Thursday, December 5, 2024

HOLLYWOOD SCANDALS: THE DEATH OF PAUL BERN

Before she died at the very young age of 26, actress Jean Harlow had already lived quite a life of scandal and intrigue. Her first marriage, which began when she was only 16, lasted just two short years. Her second marriage to MGM producer Paul Bern also ended in tragedy. Two months after marrying Jean Harlow, on September 5, Bern was found dead from a gunshot wound to the head in their home on Easton Drive in Beverly Hills, California.The coroner ruled his death a suicide.

Police discovered a note at the scene that read as follows:

"Dearest Dear,
Unfortuately  this is the only way to make good the frightful wrong I have done you and to wipe out my abject humiliation, I Love you.
Paul
You understand that last night was only a comedy"


Authorities viewed this as a suicide note signed by BernTo the police, and before a grand jury, Harlow's only statement was that she "knew nothing". Harlow was made an executor of her husband's estate by the Californian judge. Harlow never publicly spoke on the matter. She died of renal failure (caused by a childhood bout of scarlet fever) in June 1937 at the age of 26.


Two thousand people attended Bern's funeral, held on September 9, 1932, at the Grace Chapel at Inglewood Park Cemetery.Conrad Nagel delivered the eulogy. Bern was cremated, and his ashes were interred in the Golden West Mausoleum at Inglewood Park Cemetery.

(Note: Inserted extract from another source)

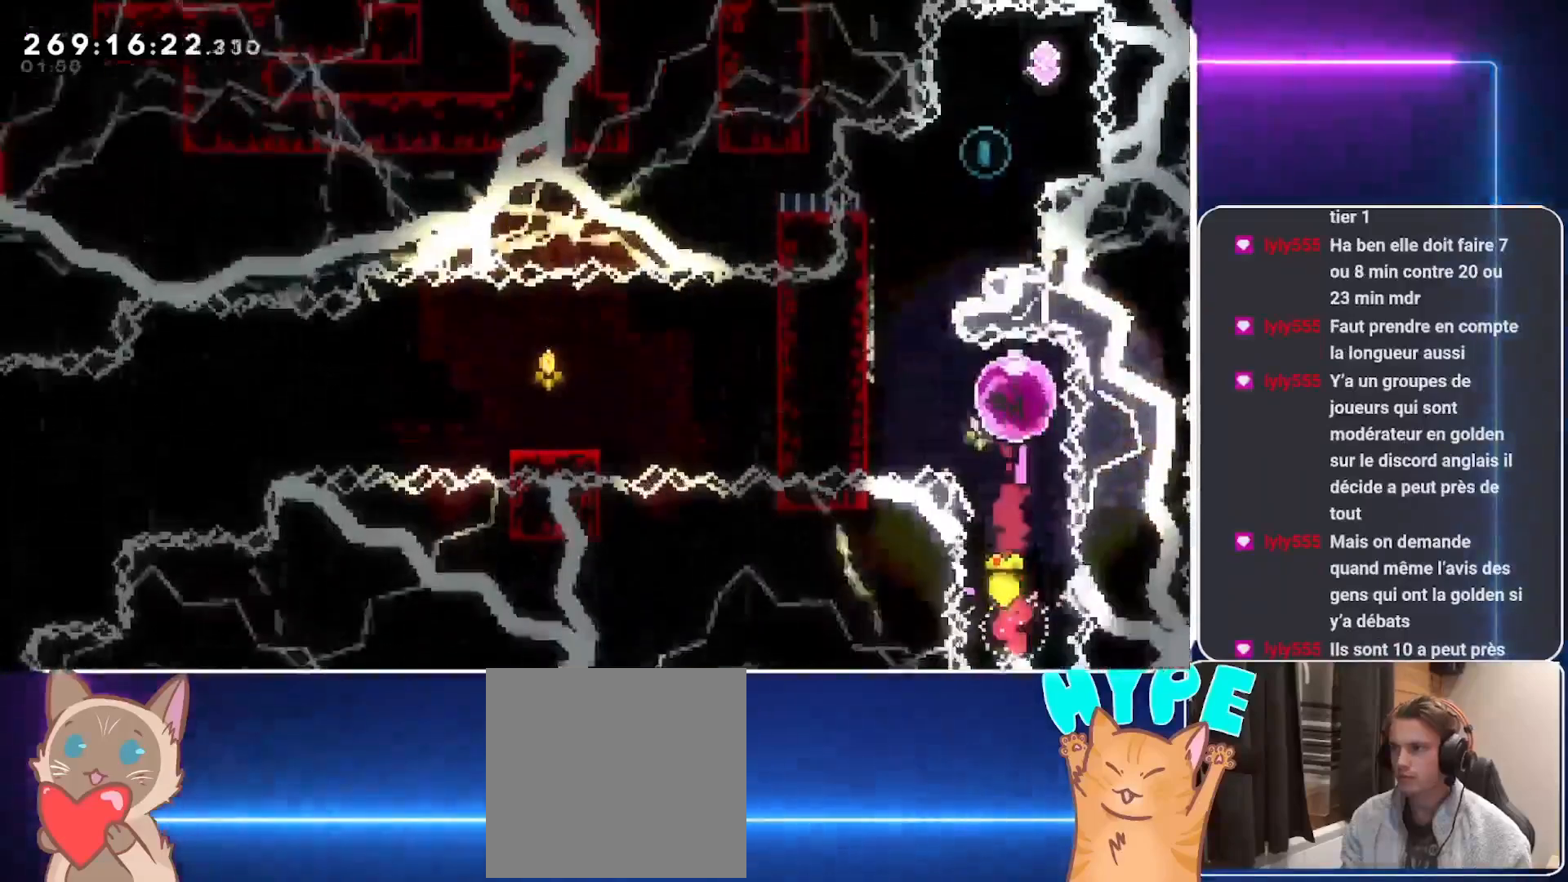
{"buttons": ["L2", "DPAD_UP"], "events": [[21, "R1", "down"], [167, "L2", "down"], [167, "R1", "up"], [333, "DPAD_LEFT", "up"], [458, "DPAD_UP", "down"]]}
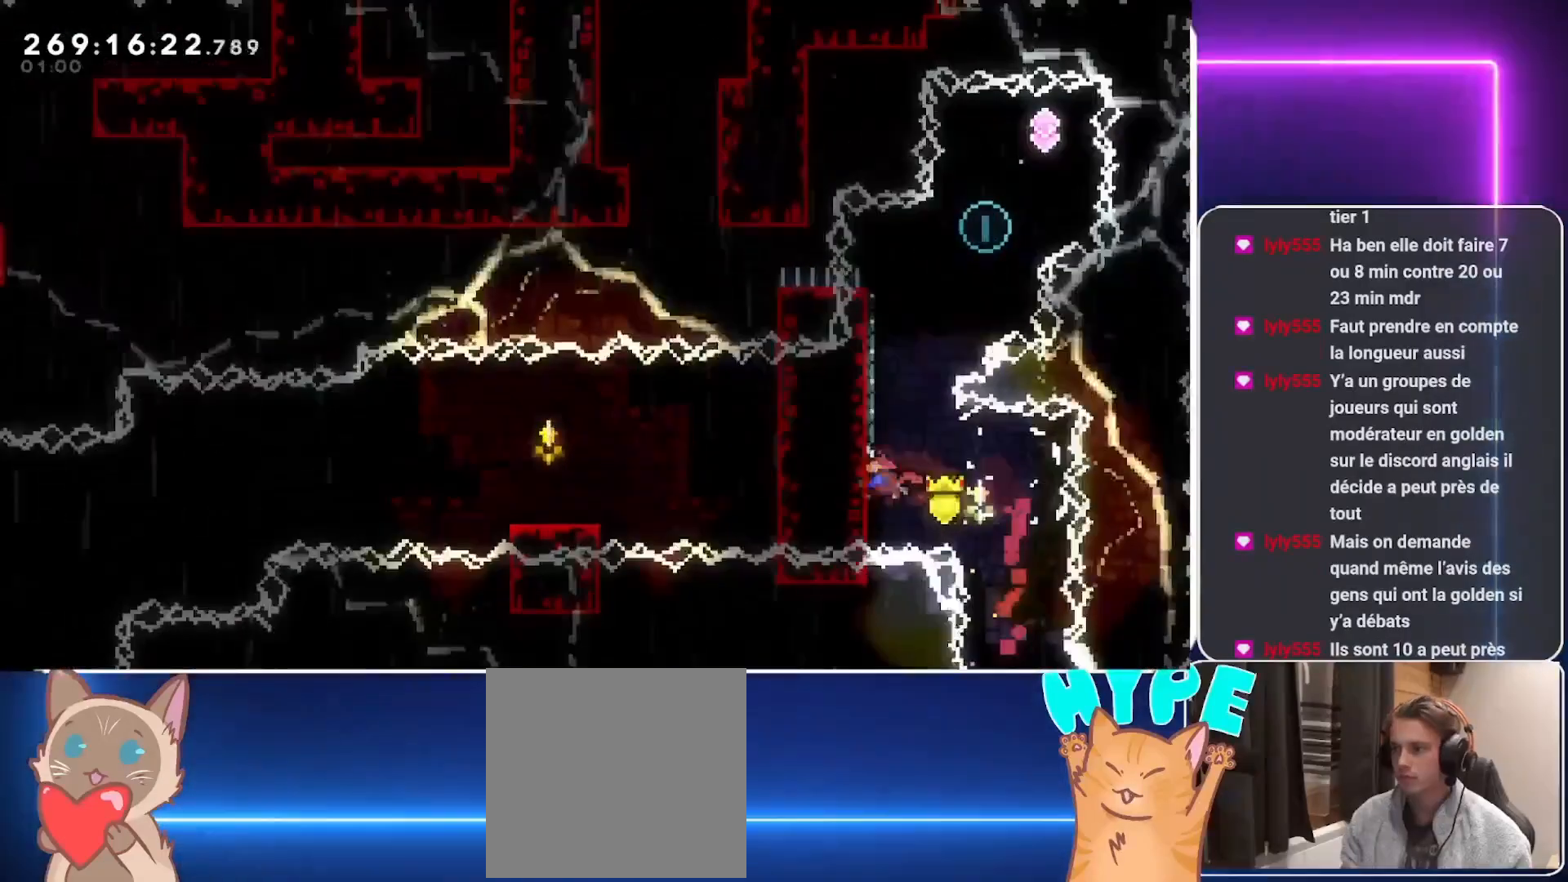
{"buttons": ["A", "DPAD_RIGHT"], "events": [[42, "R1", "down"], [104, "L2", "up"], [125, "R1", "up"], [250, "A", "down"], [250, "DPAD_UP", "up"], [312, "DPAD_RIGHT", "down"]]}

In 1990, film producer Samuel Marx, a friend and MGM colleague of both Bern and Irving Thalberg, published a book giving a different version of Bern's death. Marx, at the time MGM's story editor (the head of the screenwriting department), said he had gone to Bern's house in the early morning of September 5, 1932, before the police were notified of the body's discovery, and had seen Thalberg tampering with the evidence. The next day, he had been among the studio executives who were told by Louis B. Mayer that the case would have to be ruled "suicide because of impotence" in order to avoid a scandal which would have finished Harlow's film career. Marx, after reviewing the evidence, concluded that Bern was murdered by his abandoned common-law wife Dorothy Millette, who then committed suicide by drowning, jumping overboard from the Delta King on the way from San Francisco to Sacramento, California...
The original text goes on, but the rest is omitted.